Tribute to the Gonzo Journalist who trailed the Nixon campaign and hung out with Hell’s Angels.
“We were somewhere around Barstow on the edge of the desert when the drugs began to take hold…”
So Hunter Thompson began his crowning work “Fear and Loathing in Las Vegas”, a road journey proving that fiction can be far truer than fact. Thompson pioneered the notion of subjective reporting, a style that came to be known as Gonzo journalism and which has earned him his status as one of America’s great modern writers.
Found dead on February 20th, 2005 at his ranch in Aspen, Colorado, Hunter Thompson went out with a bang as he applied a shotgun to his own head. Known for sitting around on his porch with a bottle of whiskey and passing the evenings by shooting the odd lizard, Thompson was in death as he was in life, a man left to his own devices.
He first hit fame back in 1966 with his fascinating anthropological study of the Hell’s Angels. Instead of merely interviewing a few bikers he went to live among them, buying his own bike and getting outrageously drunk with some of the most violent men in the country.
The Angels were at the time one of the hysterical media’s favourite moral panic stories and Hunter Thompson did much to dispel the urban myths surrounding the group and explain much of their character and motivation. He hurled himself to the centre of the storm and was accepted by the bikers. For a while.
Eventually, it seems they decided he was exploiting them and several of them closed in to give him one of the worst beatings of his life. Hunter held no regrets or grudges though:
“You swim with sharks, you’re going to get bit once in a while. I wasn’t surprised by that. In fact, I thought it was long overdue by the time it happened.”
The ground-breaking book elevated him to becoming one of the important figures of the 60’s counter-culture. This reputation was further cemented for posterity with “Fear and Loathing in Las Vegas” which followed a few years later and made him a celebrity with the stoners.
The novel was loosely based on events from personal experience and is a goofy tale of dangerous amounts of psychedelics taken right in the heart of the American Dream. It was later filmed with Johnny Depp and Benicio de Torro, the former playing Thompson and the underground classic was finally broadcast to a mainstream audience. Not all of whom could quite identify with stumbling around a casino with a head full of mescalin, wondering why everyone had turned into a lizard.
Hunter Thompson was also a fierce political writer though and he found meaning in his life hounding his nemesis, Richard Nixon.
“Some people will say that words like scum and rotten are wrong for Objective Journalism—which is true, but they miss the point…You had to get subjective to see Nixon clearly, and the shock of recognition was often painful.”
Hunter Thompson had developed his own voice to such an extent that he was unable to tone it down for anyone. But by the 70’s he had become so popular that he didn’t need to and his idiosyncratic style became the trademark that brought readers back time and time again. For years he wrote for Rolling Stone and never did he miss an opportunity to put the boot into Nixon.
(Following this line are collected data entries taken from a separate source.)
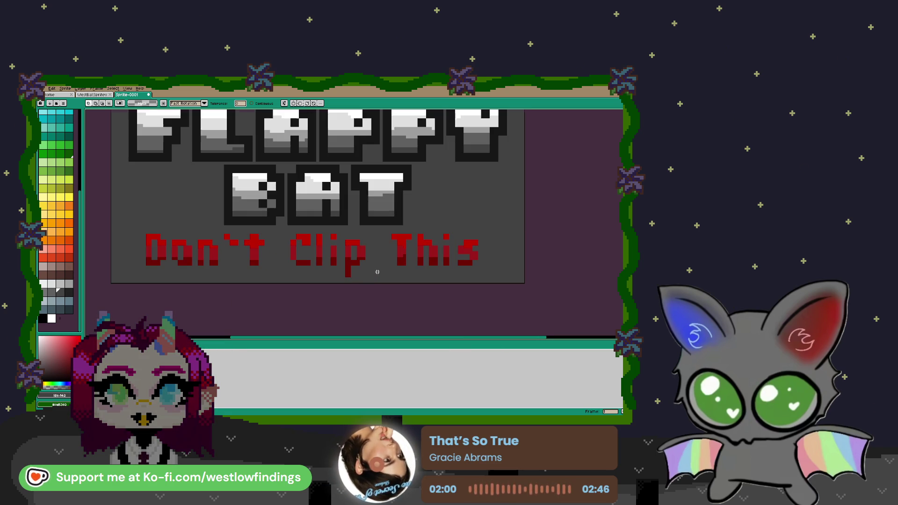
- Export the logo as flappylogo_final into the recent flappy-bat\assets folder
{"action": "left_click", "coordinate": [46, 88]}
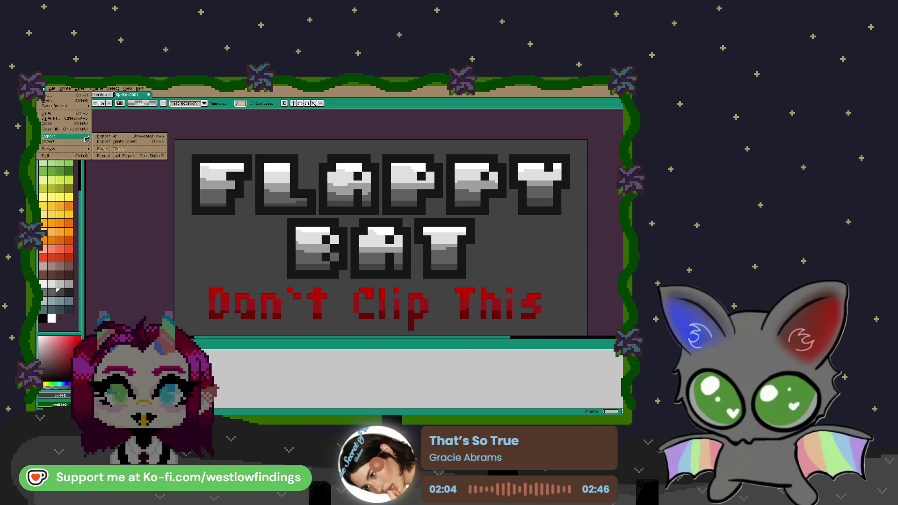
{"action": "left_click", "coordinate": [110, 138]}
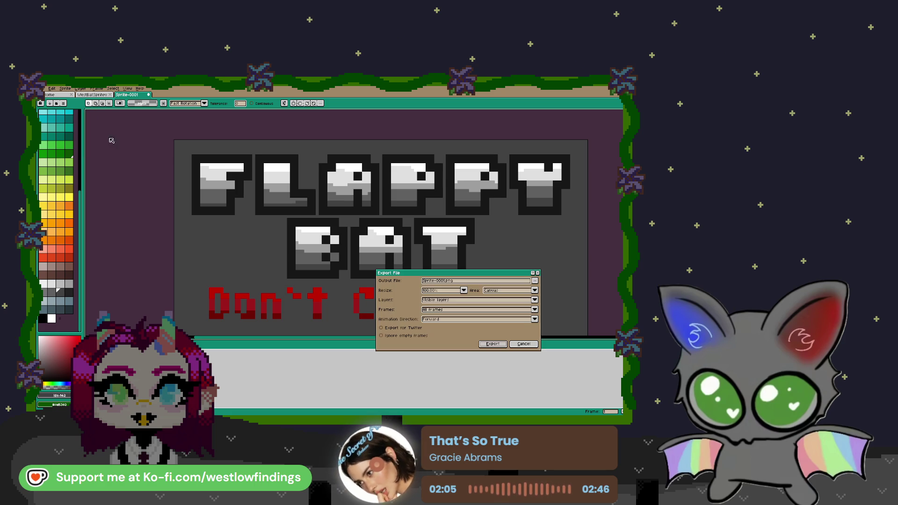
{"action": "double_click", "coordinate": [448, 282]}
{"action": "type", "text": "flappy"}
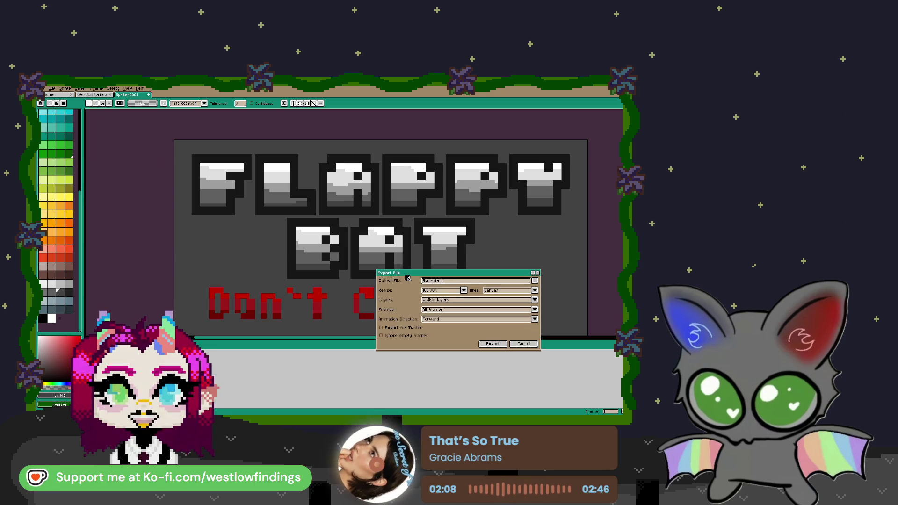
{"action": "type", "text": "logo_fin"}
When the corrupt president died Hunter Thompson was quick to write an obituary entitled ‘He was a crook.’
“If the right people had been in charge of Nixon’s funeral his casket would have been launched into one of those open-sewage canals that empty into the ocean just south of Los Angeles.”
Not many will feel that way about the passing of Hunter Thompson. His ability to pound out on his typewriter a writing style purely on his own terms still inspires writers today. Gonzo journalism is now a standard of offbeat reporting and Thompson’s life was a shining example of his own interpretation of the American Dream; rising to fame in the 60’s he blew his mind with drugs without ever pandering to the peace and love generation. Arriving in San Francisco, he was less likely to wear a flower in his hair than wrapped up in the American flag and swigging a bottle of whiskey.
For all the persona of wild exuberance and self-destruction he cultivated around himself, though, he was a respected political commentator who was nearly as savage in his tirades against the Bush dynasty as he had been with Nixon. A ground-breaking writer and a force of nature, Hunter Thompson was also serious journalist who almost succeeded in giving the business a good name.